Digitalization in the Health Care Sector: Will Computers Soon Replace Doctors?
Consumers are using fitness trackers and smart watches, in conjunction with apps, to keep an eye on their health. Artificial intelligence is now better than almost any doctor at detecting skin changes that may foretell problems. Is the digital transformation making doctors redundant? “Quite the opposite,” says Dr. Jens Härtel, Managing Director of the health care company Vilua of Arvato CRM Solutions.
Of course, advanced technologies have been in use in the health care sector for a long time. Doctors can use a joystick, for instance, to guide a surgical robot and perform minimally invasive operations. In another example, laboratory tests are no longer carried out by staff at the doctor’s office but instead by large laboratories in which machines record certain blood parameters in an automated process.
Moreover, digitalization opens up completely new possibilities, of which automation, whether in medical work or in the management of doctors’ offices, is only one aspect. And the possibilities extend beyond the use of IBM’s artificial intelligence “Watson” to help with diagnoses. Nowadays, doctors have a vast amount of data at their disposal; the data is collected via patients’ personal devices or via innovative products such as the “preventiometer.” Vilua uses the high-tech preventiometer in workplace health and wellness programs. It can measure over 30 parameters, including body weight, blood pressure, hearing, vision, stress levels, and numerous other pieces of health-related data.
Holistic view of patients
“This data provides doctors with significantly more insights into their patients than they ever could have had before,” explains Dr. Jens Härtel. “Normally, a doctor first takes a patient’s medical history when the patient arrives at the doctor’s office with a complaint, and so there is already a problem in terms of their health, which can then appear in the medical data.” The new availability of data in the health care sector has two advantages: when treating a patient, doctors can also take account of the patient’s “historical” data and thus better understand changes in health-related parameters. Risk factors can also be detected more quickly at the prevention stage, ideally making it possible to avert illness.

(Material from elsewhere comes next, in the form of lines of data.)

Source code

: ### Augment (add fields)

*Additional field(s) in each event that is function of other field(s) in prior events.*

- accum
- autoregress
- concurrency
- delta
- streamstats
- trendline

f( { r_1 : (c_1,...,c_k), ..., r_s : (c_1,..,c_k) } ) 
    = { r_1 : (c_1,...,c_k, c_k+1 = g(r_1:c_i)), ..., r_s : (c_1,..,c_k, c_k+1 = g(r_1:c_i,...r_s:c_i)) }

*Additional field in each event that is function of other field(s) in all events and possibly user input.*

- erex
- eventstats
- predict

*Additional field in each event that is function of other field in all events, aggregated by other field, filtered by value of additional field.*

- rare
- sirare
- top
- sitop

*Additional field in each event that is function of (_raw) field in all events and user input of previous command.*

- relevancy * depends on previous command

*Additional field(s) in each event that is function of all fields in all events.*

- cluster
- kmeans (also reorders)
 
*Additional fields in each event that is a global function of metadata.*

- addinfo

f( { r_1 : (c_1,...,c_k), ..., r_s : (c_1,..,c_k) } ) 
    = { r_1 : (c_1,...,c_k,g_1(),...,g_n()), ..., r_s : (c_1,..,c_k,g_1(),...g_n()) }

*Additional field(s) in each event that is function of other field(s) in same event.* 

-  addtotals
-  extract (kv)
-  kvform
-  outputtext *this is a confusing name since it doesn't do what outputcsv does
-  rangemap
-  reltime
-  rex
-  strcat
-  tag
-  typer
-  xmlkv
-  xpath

However, this assumes that the relevant data is being systematically collected and used. Vilua’s “Health Cockpit” provides a professional solution for this. The platform enables interaction between different parties within the health care system. Patients have the opportunity to provide access to their health-related data as they choose. The health data is then checked by doctors. In the context of corporate health and wellness programs, prevention coaches can then help participants reach their individual health-related objectives. “This example shows that digitalization isn’t making the doctor’s job redundant,” states Dr. Härtel. “It’s changing the doctor’s job, but the doctor’s profession has always been subject to change.”
New possibilities, new tasks
According to Dr. Härtel, technology will perform many of the tasks doctors have had to do and allow them time to concentrate more fully on their patients again. “In a way, digital solutions are making the field of medicine more human again. The interaction between human beings, or the human ability to empathize, isn’t something that can be replaced by machines any time in the foreseeable future, and more and more attention will be paid to these aspects once again.” In addition, as a result of the new pool of available data, doctors are increasingly being presented with the task of preventative health care and wellness.
Recently, action was taken to provide more scope for digital solutions in health care: in May, at the 121st gathering of the German Medical Association, it was decided with a large majority that the ban on remote treatment should be relaxed. Questions of liability still need to be clarified with insurance companies, but in principle, doctors can now offer consultation hours via video chat, for example. Germany is certainly not a forerunner in this respect, however. In England, Sweden, Switzerland and the United States, doctors have been using telemedicine for a long time already.